KI-Anwendungen gelten als leistungshungrig, doch in der Regel ist es gar nicht so schwer, ausreichend Rechenleistung zur Verfügung zu stellen. Herausfordernder ist meist die Auswahl eines passenden Memorys, da dies je nach Anwendungsfall ganz unterschiedliche Anforderungen erfüllen muss. Nicht immer passen bestehende Speicherprodukte, weshalb die Hersteller neue Lösungen entwickeln.
Spätestens mit ChatGPT ist ein regelrechter Hype um Künstliche Intelligenz entstanden und das Thema in der breiten Öffentlichkeit angekommen. Dabei steckt die Technologie längst in vielen Anwendungen und Geräten des Alltags, etwa in den Fahrassistenzsystemen von Autos, den persönlichen Assistenten auf Smartphones sowie den Empfehlungen und Suchergebnissen von Amazon, Google, Netflix und Spotify. Im Gesundheitswesen wiederum helfen KI-Algorithmen beim Auswerten von MRT- und Röntgenaufnahmen, in der Logistik optimieren sie Lieferwege und Lieferzeiten, während sie in der Industrie ganze Fertigungsstraßen überwachen und Ausfälle von Maschinen vorhersagen.

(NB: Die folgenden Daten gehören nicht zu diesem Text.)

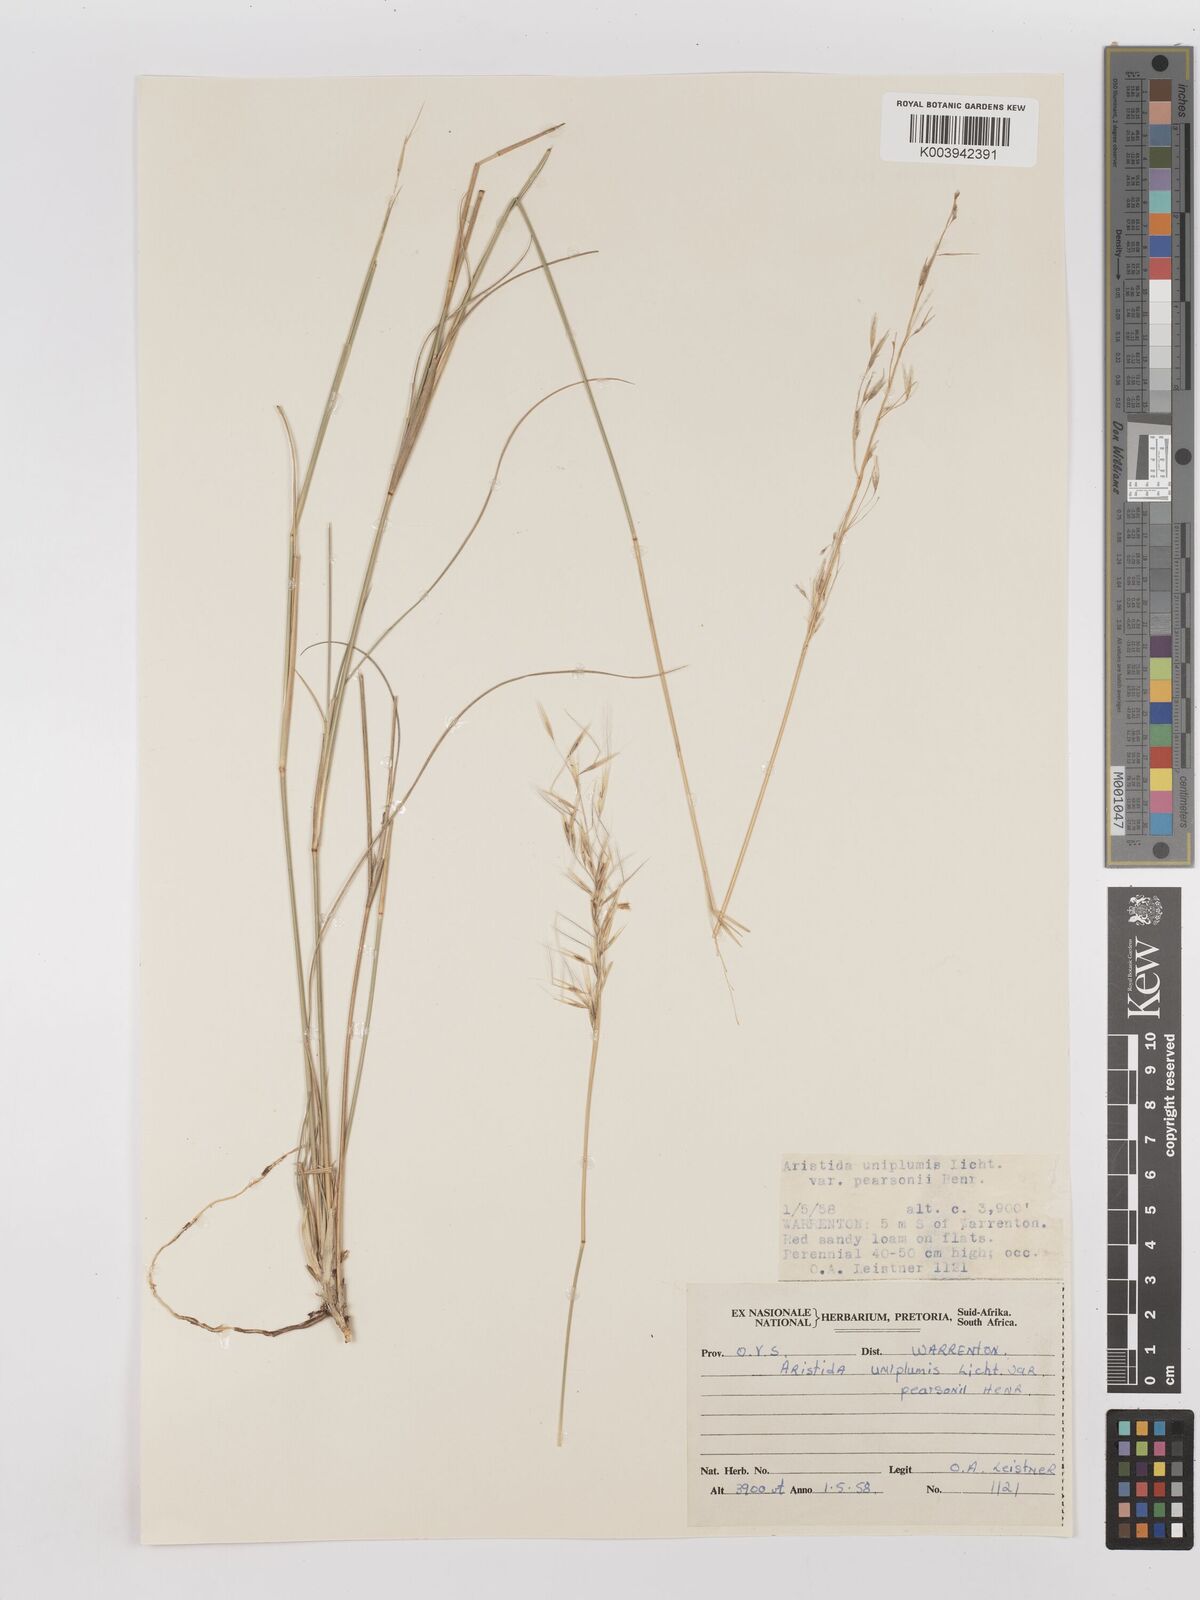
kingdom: Plantae
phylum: Tracheophyta
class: Liliopsida
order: Poales
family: Poaceae
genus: Stipagrostis
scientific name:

So vielfältig wie die Anwendungsfälle sind allerdings auch die Anforderungen, die KI an IoT-Geräte und IT-Systeme stellt. Die Rechenleistung ist dabei meist gar nicht das Problem, sondern erfahrungsgemäß eher der Speicher. Geht es beispielsweise darum, einen großen und steten Strom an Sensordaten zuverlässig zu erfassen, werden Speicher benötigt, die hohe Schreiblasten verkraften. Bei der Bereitstellung von Daten für das Training der Algorithmen sind hingegen vor allem Lese-Performance und hohe Kapazitäten gefragt. Und bei schnellen Entscheidungen anhand vortrainierter KI-Modelle kommt es ganz entscheidend auf Zugriffe mit geringer Latenz an – schließlich dürfen nur Millisekunden vergehen, bis ein Fahrzeug in einer Gefahrensituation automatisch bremst oder ein Produktionsroboter innehält, weil ein Mensch versehentlich seinen Arbeitsbereich betreten hat.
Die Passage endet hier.